[Dataset excerpts]
· · · ·
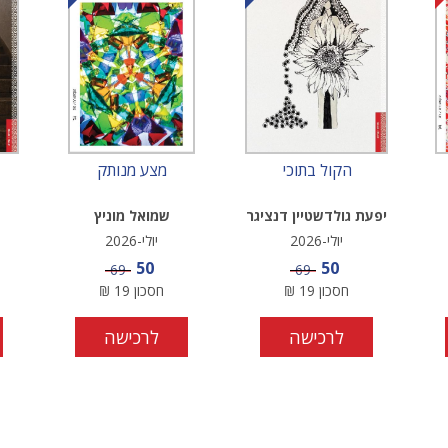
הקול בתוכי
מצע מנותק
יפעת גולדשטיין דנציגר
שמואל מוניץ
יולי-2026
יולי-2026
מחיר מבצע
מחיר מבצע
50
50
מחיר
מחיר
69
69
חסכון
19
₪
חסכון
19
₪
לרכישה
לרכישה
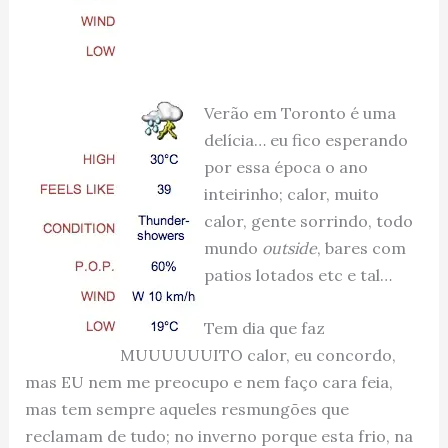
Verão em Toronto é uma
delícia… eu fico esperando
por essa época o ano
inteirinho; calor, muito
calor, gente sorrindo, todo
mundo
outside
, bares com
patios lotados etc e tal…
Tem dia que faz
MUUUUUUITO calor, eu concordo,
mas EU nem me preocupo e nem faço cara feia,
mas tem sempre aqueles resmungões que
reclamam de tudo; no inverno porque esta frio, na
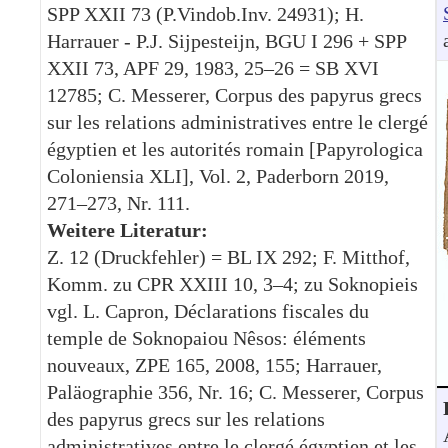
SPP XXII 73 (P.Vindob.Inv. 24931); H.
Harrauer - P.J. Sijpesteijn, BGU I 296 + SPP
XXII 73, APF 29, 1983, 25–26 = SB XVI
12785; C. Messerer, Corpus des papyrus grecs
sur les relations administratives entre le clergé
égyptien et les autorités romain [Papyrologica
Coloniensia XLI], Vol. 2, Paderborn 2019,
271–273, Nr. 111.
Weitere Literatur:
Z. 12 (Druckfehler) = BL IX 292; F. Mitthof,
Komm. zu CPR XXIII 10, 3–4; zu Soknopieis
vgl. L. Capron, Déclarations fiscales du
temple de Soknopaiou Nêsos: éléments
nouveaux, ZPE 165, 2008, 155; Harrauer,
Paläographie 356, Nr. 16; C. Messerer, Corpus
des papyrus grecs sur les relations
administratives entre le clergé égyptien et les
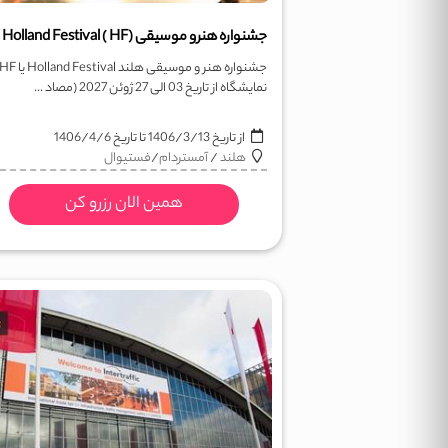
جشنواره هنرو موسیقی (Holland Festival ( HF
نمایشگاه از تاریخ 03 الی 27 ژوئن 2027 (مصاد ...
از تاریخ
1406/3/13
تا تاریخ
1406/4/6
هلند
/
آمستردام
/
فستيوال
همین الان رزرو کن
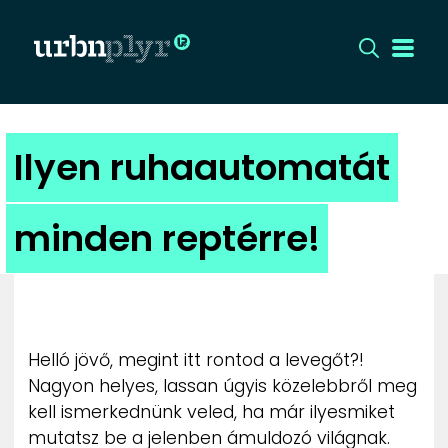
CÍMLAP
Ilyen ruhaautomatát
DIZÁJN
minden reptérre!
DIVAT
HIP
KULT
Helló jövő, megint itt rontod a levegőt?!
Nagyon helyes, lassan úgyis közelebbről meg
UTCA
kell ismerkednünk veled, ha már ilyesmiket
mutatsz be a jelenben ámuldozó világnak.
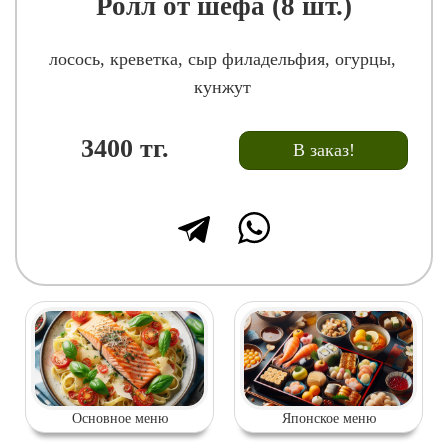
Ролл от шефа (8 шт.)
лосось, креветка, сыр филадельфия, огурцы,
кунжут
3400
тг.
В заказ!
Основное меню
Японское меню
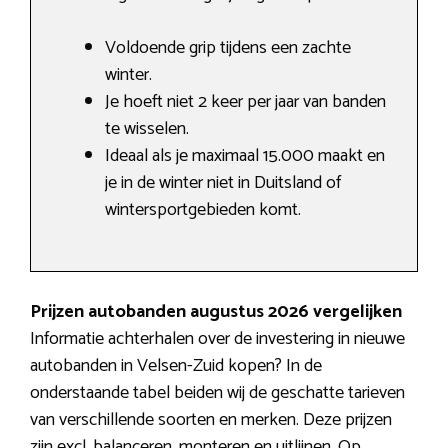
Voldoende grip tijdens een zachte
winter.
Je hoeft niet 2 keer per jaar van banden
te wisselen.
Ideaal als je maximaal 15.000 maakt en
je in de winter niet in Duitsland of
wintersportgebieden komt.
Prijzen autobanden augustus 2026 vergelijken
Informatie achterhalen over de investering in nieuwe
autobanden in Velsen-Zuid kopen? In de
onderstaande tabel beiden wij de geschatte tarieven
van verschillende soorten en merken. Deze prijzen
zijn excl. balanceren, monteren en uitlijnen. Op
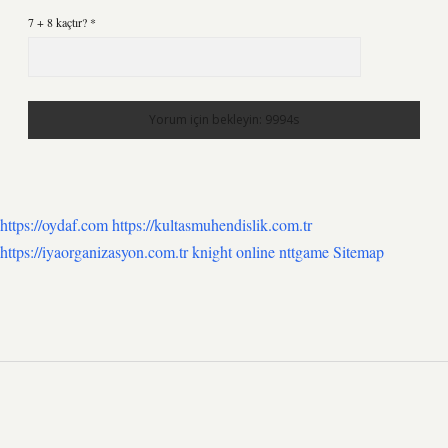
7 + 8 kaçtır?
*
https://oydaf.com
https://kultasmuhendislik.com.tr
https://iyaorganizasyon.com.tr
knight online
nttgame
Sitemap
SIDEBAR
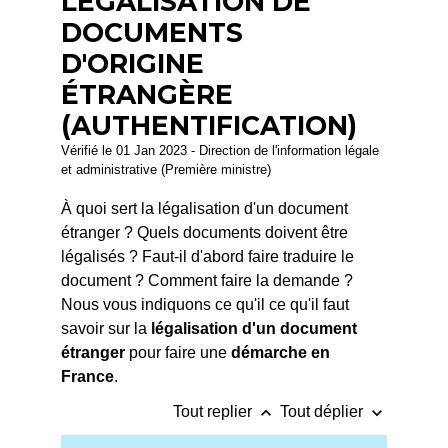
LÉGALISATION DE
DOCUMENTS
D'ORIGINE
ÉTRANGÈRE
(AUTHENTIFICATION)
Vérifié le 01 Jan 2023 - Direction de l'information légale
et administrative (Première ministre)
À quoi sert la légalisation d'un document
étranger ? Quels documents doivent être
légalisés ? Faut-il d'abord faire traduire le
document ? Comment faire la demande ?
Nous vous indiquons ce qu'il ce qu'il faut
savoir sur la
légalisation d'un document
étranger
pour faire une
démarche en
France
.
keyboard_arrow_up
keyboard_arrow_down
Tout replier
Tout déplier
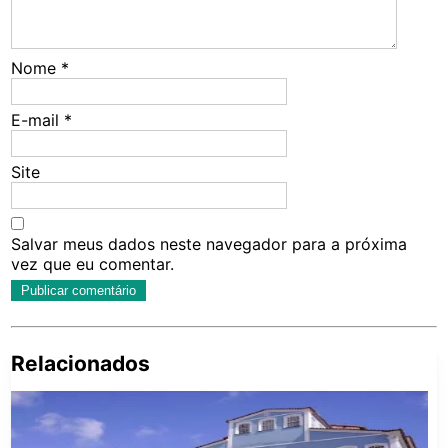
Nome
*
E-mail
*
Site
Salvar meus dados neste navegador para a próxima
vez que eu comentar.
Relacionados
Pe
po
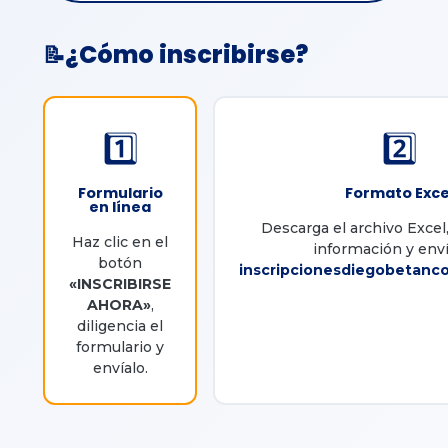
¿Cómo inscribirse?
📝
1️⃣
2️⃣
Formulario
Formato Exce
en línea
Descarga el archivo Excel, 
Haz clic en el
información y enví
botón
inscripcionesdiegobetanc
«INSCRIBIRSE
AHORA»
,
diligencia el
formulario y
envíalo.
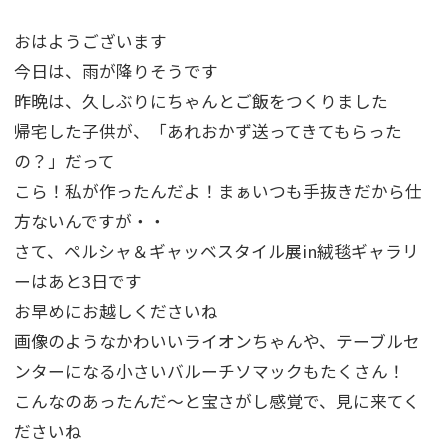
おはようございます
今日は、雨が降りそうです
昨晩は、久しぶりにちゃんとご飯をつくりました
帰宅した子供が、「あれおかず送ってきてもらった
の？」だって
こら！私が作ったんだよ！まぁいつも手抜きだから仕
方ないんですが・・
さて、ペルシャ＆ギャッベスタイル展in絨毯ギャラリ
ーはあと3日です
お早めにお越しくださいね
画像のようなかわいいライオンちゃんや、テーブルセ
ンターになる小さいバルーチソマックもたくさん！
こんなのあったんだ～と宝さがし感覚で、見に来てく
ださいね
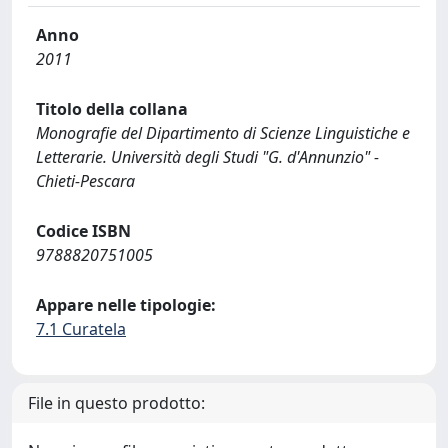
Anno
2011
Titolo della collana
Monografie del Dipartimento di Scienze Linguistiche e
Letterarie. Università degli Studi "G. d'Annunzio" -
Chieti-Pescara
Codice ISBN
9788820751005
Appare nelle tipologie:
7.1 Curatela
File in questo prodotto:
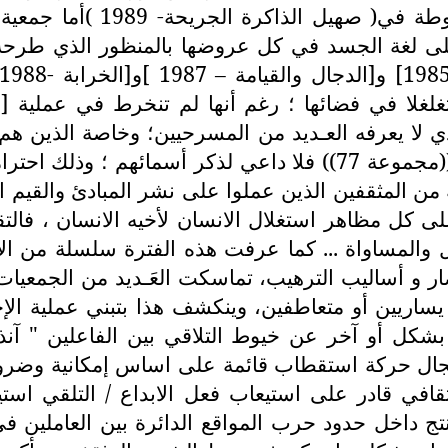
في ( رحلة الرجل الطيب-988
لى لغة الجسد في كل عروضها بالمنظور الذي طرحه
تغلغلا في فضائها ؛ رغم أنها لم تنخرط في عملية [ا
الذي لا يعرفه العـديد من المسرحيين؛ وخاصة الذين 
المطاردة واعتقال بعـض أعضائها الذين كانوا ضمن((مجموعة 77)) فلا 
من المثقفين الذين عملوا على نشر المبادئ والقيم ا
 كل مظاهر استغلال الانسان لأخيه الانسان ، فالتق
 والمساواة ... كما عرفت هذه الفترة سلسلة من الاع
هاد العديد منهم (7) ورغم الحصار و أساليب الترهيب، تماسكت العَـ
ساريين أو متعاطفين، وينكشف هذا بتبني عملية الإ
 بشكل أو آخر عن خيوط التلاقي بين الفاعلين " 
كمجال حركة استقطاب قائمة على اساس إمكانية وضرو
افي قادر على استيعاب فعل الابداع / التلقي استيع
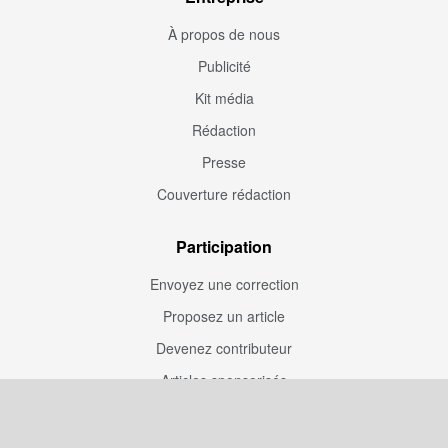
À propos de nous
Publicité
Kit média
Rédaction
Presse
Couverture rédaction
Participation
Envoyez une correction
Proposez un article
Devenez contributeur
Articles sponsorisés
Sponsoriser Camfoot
· · · ·
— Problem details —
Word for word, restate the lines above from the one with "Prijzen autobanden augustus 2026 vergelijken" through the one with "هاد العديد منهم", keeping both ends and dropping the pictures.

— Solution to the exercise —
Prijzen autobanden augustus 2026 vergelijken
Informatie achterhalen over de investering in nieuwe
autobanden in Velsen-Zuid kopen? In de
onderstaande tabel beiden wij de geschatte tarieven
van verschillende soorten en merken. Deze prijzen
zijn excl. balanceren, monteren en uitlijnen. Op
7 + 8 kaçtır?
*
https://oydaf.com
https://kultasmuhendislik.com.tr
https://iyaorganizasyon.com.tr
knight online
nttgame
Sitemap
SIDEBAR
LÉGALISATION DE
DOCUMENTS
D'ORIGINE
ÉTRANGÈRE
(AUTHENTIFICATION)
Vérifié le 01 Jan 2023 - Direction de l'information légale
et administrative (Première ministre)
À quoi sert la légalisation d'un document
étranger ? Quels documents doivent être
légalisés ? Faut-il d'abord faire traduire le
document ? Comment faire la demande ?
Nous vous indiquons ce qu'il ce qu'il faut
savoir sur la
légalisation d'un document
étranger
pour faire une
démarche en
France
.
keyboard_arrow_up
keyboard_arrow_down
Tout replier
Tout déplier
Nome
*
E-mail
*
Site
Salvar meus dados neste navegador para a próxima
vez que eu comentar.
Relacionados
Pe
po
¿Cómo inscribirse?
📝
1️⃣
2️⃣
Formulario
Formato Exce
en línea
Descarga el archivo Excel, 
Haz clic en el
información y enví
botón
inscripcionesdiegobetanc
«INSCRIBIRSE
AHORA»
,
diligencia el
formulario y
envíalo.
おはようございます
今日は、雨が降りそうです
昨晩は、久しぶりにちゃんとご飯をつくりました
帰宅した子供が、「あれおかず送ってきてもらった
の？」だって
こら！私が作ったんだよ！まぁいつも手抜きだから仕
方ないんですが・・
さて、ペルシャ＆ギャッベスタイル展in絨毯ギャラリ
ーはあと3日です
お早めにお越しくださいね
画像のようなかわいいライオンちゃんや、テーブルセ
ンターになる小さいバルーチソマックもたくさん！
こんなのあったんだ～と宝さがし感覚で、見に来てく
ださいね
Anno
2011
Titolo della collana
Monografie del Dipartimento di Scienze Linguistiche e
Letterarie. Università degli Studi "G. d'Annunzio" -
Chieti-Pescara
Codice ISBN
9788820751005
Appare nelle tipologie:
7.1 Curatela
File in questo prodotto:
في ( رحلة الرجل الطيب-988
لى لغة الجسد في كل عروضها بالمنظور الذي طرحه
تغلغلا في فضائها ؛ رغم أنها لم تنخرط في عملية [ا
الذي لا يعرفه العـديد من المسرحيين؛ وخاصة الذين 
المطاردة واعتقال بعـض أعضائها الذين كانوا ضمن((مجموعة 77)) فلا 
من المثقفين الذين عملوا على نشر المبادئ والقيم ا
 كل مظاهر استغلال الانسان لأخيه الانسان ، فالتق
 والمساواة ... كما عرفت هذه الفترة سلسلة من الاع
هاد العديد منهم (7) ورغم الحصار و أساليب الترهيب، تماسكت العَـ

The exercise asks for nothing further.